这个人的简介上说他毕业之后留校了,在学生处工作,担任班主任。
班主任有时候是不代课的,只是班主任!这就说明他自身的专业能力怕是不足以胜任助教或是讲师一类的工作。
留在大学不任教学工作,其实用人不能说有问题。
桐桐重新翻开白涛的简历,他是最后一届工农兵学员,毕业的时候已经是八十年代了。而后他留校在学生处工作了七年之后,才开始读研的。
简历上说他跟白栋梁是师生关系,也就是说,他读的是白栋梁的研究生。
四爷就笑道:“有意思的是,在他读研的前一年,白栋梁的女儿白清参加高考,九月份去大学报名了。”
桐桐:“……”她说,“其实,白栋梁跟尹川之间是没有直接关系的!至少在当年没有啥关系!”试问一下,隔壁班的的代课老师会认识另外班的学生吗?试问学院的领导会认识某一级的谁谁谁吗?除非对方非常活跃或是家境特别。
而尹川是个活跃的人吗?从四爷的描述里就能知道,这人便是跟极其熟悉的人都是话不多!不爱说话,不是很爱沟通,就是有了什么想法,也是直接告诉你结果,至于中间的过程,他一句都不多说。
这样的人……生性如此!他只是成绩优异而已!
一没有背景家世,二没有一般世俗意义上为官的特质,这种人……专心做研究的老师可能会喜欢他,但是另一些人是不会把注意力放在这个人身上的。
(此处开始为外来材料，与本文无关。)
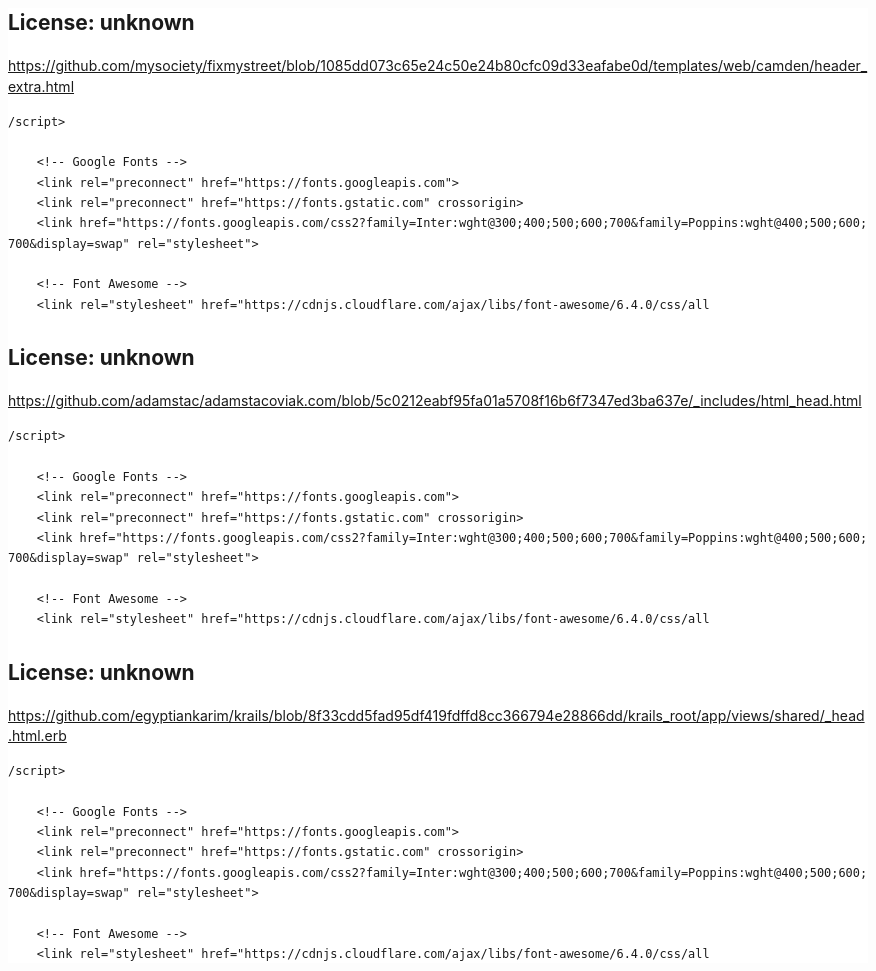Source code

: 
## License: unknown
https://github.com/mysociety/fixmystreet/blob/1085dd073c65e24c50e24b80cfc09d33eafabe0d/templates/web/camden/header_extra.html

```
/script>
    
    <!-- Google Fonts -->
    <link rel="preconnect" href="https://fonts.googleapis.com">
    <link rel="preconnect" href="https://fonts.gstatic.com" crossorigin>
    <link href="https://fonts.googleapis.com/css2?family=Inter:wght@300;400;500;600;700&family=Poppins:wght@400;500;600;700&display=swap" rel="stylesheet">
    
    <!-- Font Awesome -->
    <link rel="stylesheet" href="https://cdnjs.cloudflare.com/ajax/libs/font-awesome/6.4.0/css/all
```


## License: unknown
https://github.com/adamstac/adamstacoviak.com/blob/5c0212eabf95fa01a5708f16b6f7347ed3ba637e/_includes/html_head.html

```
/script>
    
    <!-- Google Fonts -->
    <link rel="preconnect" href="https://fonts.googleapis.com">
    <link rel="preconnect" href="https://fonts.gstatic.com" crossorigin>
    <link href="https://fonts.googleapis.com/css2?family=Inter:wght@300;400;500;600;700&family=Poppins:wght@400;500;600;700&display=swap" rel="stylesheet">
    
    <!-- Font Awesome -->
    <link rel="stylesheet" href="https://cdnjs.cloudflare.com/ajax/libs/font-awesome/6.4.0/css/all
```


## License: unknown
https://github.com/egyptiankarim/krails/blob/8f33cdd5fad95df419fdffd8cc366794e28866dd/krails_root/app/views/shared/_head.html.erb

```
/script>
    
    <!-- Google Fonts -->
    <link rel="preconnect" href="https://fonts.googleapis.com">
    <link rel="preconnect" href="https://fonts.gstatic.com" crossorigin>
    <link href="https://fonts.googleapis.com/css2?family=Inter:wght@300;400;500;600;700&family=Poppins:wght@400;500;600;700&display=swap" rel="stylesheet">
    
    <!-- Font Awesome -->
    <link rel="stylesheet" href="https://cdnjs.cloudflare.com/ajax/libs/font-awesome/6.4.0/css/all
```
所以可以判断,尹川在读大学的时候,跟这两人是没有交集的。
桐桐就不由的朝前翻看,前面有尹川上大学时候的其他合影。比如,有跟万宁的合照,羞涩腼腆!但也有几张是跟一位老者的合照,这老者花白头发,戴着黑框眼镜,很有亲和力。
她指着这个人:“谁呀?”毕业照里没有,但背景确实大学校园的一角。肯定是尹川的老师,却没有在毕业照里见过。
“这是顾老,老人家没等他毕业就退休了,带过他两年。迄今为止,尹川每年还去看望……”说着,就指了指相册,“往后翻。”0
再往后,照片越来越清晰越来越明亮,照片上的老人也是越来越老。都是尹川去看望的时候拍的。
桐桐:“……顾老才是尹川的人脉。”
“对!尹川曾说,只要我能考上建大,其他的都不是问题!建大而今的几位领导,都是顾老的学生!而顾老可以说是而今这个行业里还活着的泰山北斗……”
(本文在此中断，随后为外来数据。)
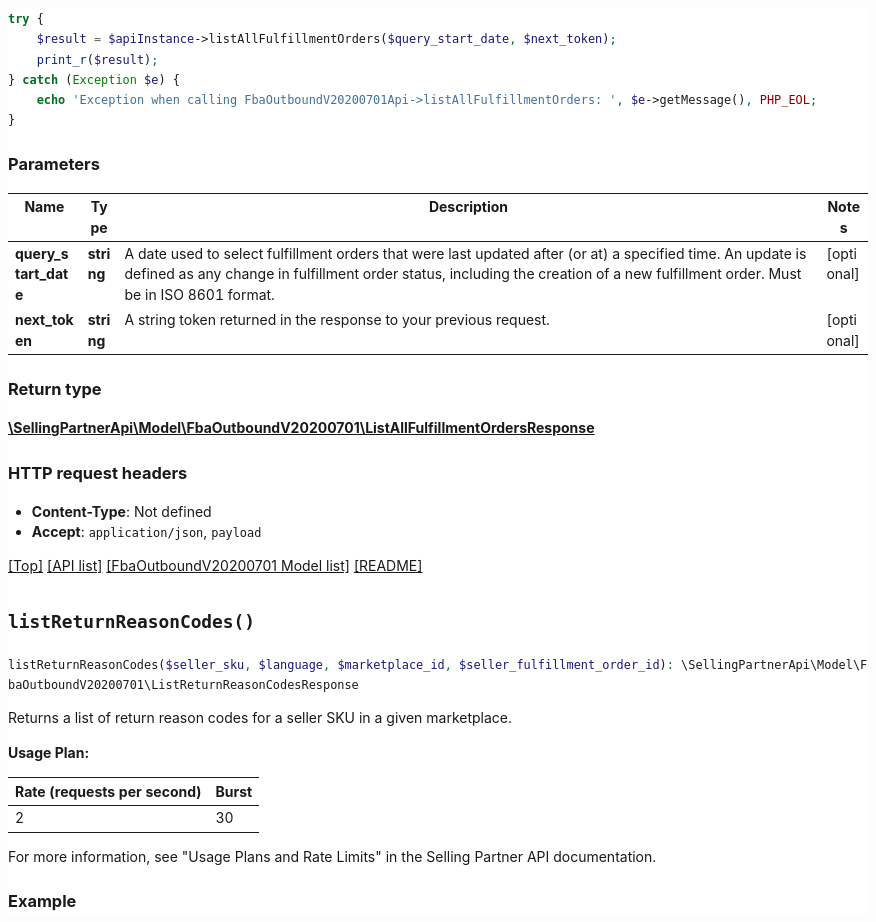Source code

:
 ```php
try {
    $result = $apiInstance->listAllFulfillmentOrders($query_start_date, $next_token);
    print_r($result);
} catch (Exception $e) {
    echo 'Exception when calling FbaOutboundV20200701Api->listAllFulfillmentOrders: ', $e->getMessage(), PHP_EOL;
}
```

### Parameters

Name | Type | Description  | Notes
------------- | ------------- | ------------- | -------------
 **query_start_date** | **string**| A date used to select fulfillment orders that were last updated after (or at) a specified time. An update is defined as any change in fulfillment order status, including the creation of a new fulfillment order. Must be in ISO 8601 format. | [optional]
 **next_token** | **string**| A string token returned in the response to your previous request. | [optional]

### Return type

[**\SellingPartnerApi\Model\FbaOutboundV20200701\ListAllFulfillmentOrdersResponse**](../Model/FbaOutboundV20200701/ListAllFulfillmentOrdersResponse.md)

### HTTP request headers

- **Content-Type**: Not defined
- **Accept**: `application/json`, `payload`

[[Top]](#) [[API list]](../)
[[FbaOutboundV20200701 Model list]](../Model/FbaOutboundV20200701)
[[README]](../../README.md)

## `listReturnReasonCodes()`

```php
listReturnReasonCodes($seller_sku, $language, $marketplace_id, $seller_fulfillment_order_id): \SellingPartnerApi\Model\FbaOutboundV20200701\ListReturnReasonCodesResponse
```



Returns a list of return reason codes for a seller SKU in a given marketplace.

**Usage Plan:**

| Rate (requests per second) | Burst |
| ---- | ---- |
| 2 | 30 |

For more information, see \"Usage Plans and Rate Limits\" in the Selling Partner API documentation.

### Example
照片挨个翻了一遍,便是到了后面,也没有发现尹川和白栋梁、白涛的任何单独的合照。
桐桐:“……”
“尹川是官迷,看重前程!这是他这个人的缺点,还是个很大的缺点。但在学术上,他却又是认真的。从这里看,白栋梁便是成了他的岳父,他也没有真的认可对方。那自然对白栋梁的学生白涛……嗤之以鼻,不屑与之交往。”
尹川的态度说明了:这俩的学术能力有问题!
而尹川的师门、他的专业能力决定了他的看法具有一定的可信度!这俩的学术能力就是有问题。
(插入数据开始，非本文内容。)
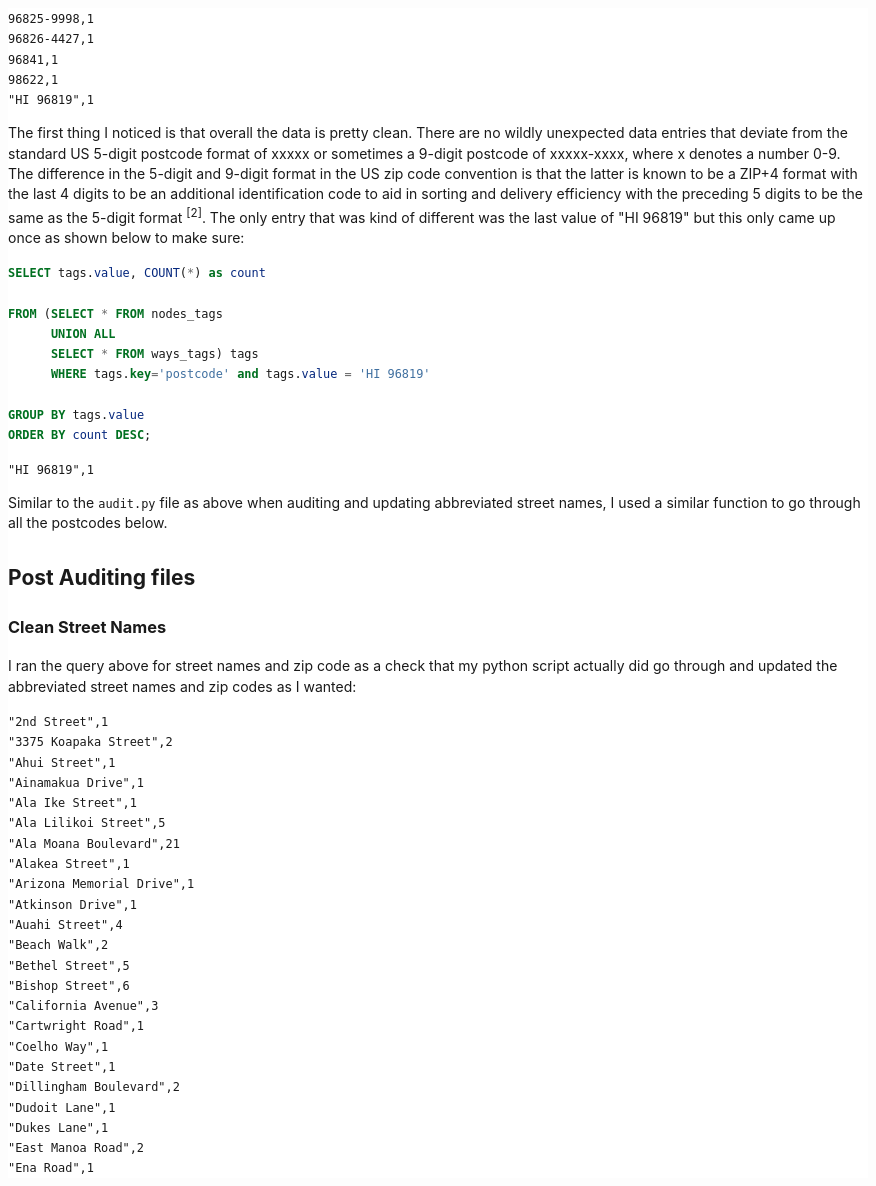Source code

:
 ```
96825-9998,1
96826-4427,1
96841,1
98622,1
"HI 96819",1
```
The first thing I noticed is that overall the data is pretty clean. There are no wildly unexpected data entries that deviate from the standard US 5-digit postcode format of xxxxx or sometimes a 9-digit postcode of xxxxx-xxxx, where x denotes a number 0-9. The difference in the 5-digit and 9-digit format in the US zip code convention is that the latter is known to be a ZIP+4 format with the last 4 digits to be an additional identification code to aid in sorting and delivery efficiency with the preceding 5 digits to be the same as the 5-digit format <sup>[2]</sup>. The only entry that was kind of different was the last value of "HI 96819" but this only came up once as shown below to make sure:

```SQL
SELECT tags.value, COUNT(*) as count

FROM (SELECT * FROM nodes_tags
	  UNION ALL
      SELECT * FROM ways_tags) tags
	  WHERE tags.key='postcode' and tags.value = 'HI 96819'

GROUP BY tags.value
ORDER BY count DESC;
```

```
"HI 96819",1
```

Similar to the `audit.py` file as above when auditing and updating abbreviated street names, I used a similar function to go through all the postcodes below.


## Post Auditing files

### Clean Street Names

I ran the query above for street names and zip code as a check that my python script actually did go through and updated the abbreviated street names and zip codes as I wanted:

```
"2nd Street",1
"3375 Koapaka Street",2
"Ahui Street",1
"Ainamakua Drive",1
"Ala Ike Street",1
"Ala Lilikoi Street",5
"Ala Moana Boulevard",21
"Alakea Street",1
"Arizona Memorial Drive",1
"Atkinson Drive",1
"Auahi Street",4
"Beach Walk",2
"Bethel Street",5
"Bishop Street",6
"California Avenue",3
"Cartwright Road",1
"Coelho Way",1
"Date Street",1
"Dillingham Boulevard",2
"Dudoit Lane",1
"Dukes Lane",1
"East Manoa Road",2
"Ena Road",1
```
桐桐重新翻开书的扉页,再看关于白栋梁的简介。然后发现了一点:这里面隐去了六六年到七六年他的履历!
这个东西是不用隐去的,那些年大部分教授被下放牛棚,没人避讳这一点,往往大家在谈论起来,把当年的苦难当做趣事。那对人的一生影响极其深刻,他们会不厌其烦的谈及,甚至能把在那种情况下的学术思考放在著作里。
但白栋梁……这十年是空白的。
除非他这十年担任的职务在后来还是不提为好,那这一定不是多么光彩的。
“白清这个名字一定是后来才叫的,她原先肯定不叫这个名字。”桐桐就说,“这个人一定有个曾用名。”
四爷点头:“原身的户口是跟尹川、白清、白明挂在一起的!”一是计划生育的原因,男方已经有一个孩子,女方未婚,可以再要一个!户口放在一起,便于查超生。二是他们单位跟重点小学、中学都有协议,子弟可以入学。
这个户口就一直跟尹川在一个户口本上。
他拿了身份证,“我去办身份证的时候看了户口本,也调了户籍档案,白清不仅有曾用名,她的户口还曾有过迁出和迁入。”
桐桐:“……”
“她的曾用名叫白卫红,高考的前一年,因‘招工’的原因,户口去了X市平原乡煤矿……”
卫红,这是个很有时代特色的名字!她出生在六八年,她的父母给她取这个名字很正常。
八十年代,高考无望,高二就能领毕业证然后高中招工,这本身不奇怪!只是她父亲在大学教书,她去招工到偏远的地方,这才奇怪。
而恰巧,白涛就是平原乡人。
“在大学入学的时候,她的户口和粮油关系又从平原乡迁入了学校,大学毕业之后,户口又进了单位。操作的像是她中途打算退学,结果招工之后又想参加高考试一试,然后就考上了。”看起来,一切合规合法!
桐桐看四爷:“档案没问题,问题在于考试的人是谁。”
白清没有在省城高考,户口迁走了,这在周围人看来其实没什么的——这叫高考移民!
去了偏远的地方,政策照顾,说不定就考上了呢?
所以,大家对这个行为并不会觉得如何,只不过是钻了政策的空子而已,不能说人家违法!因此,谁能说白家的女儿考上大学有问题呢?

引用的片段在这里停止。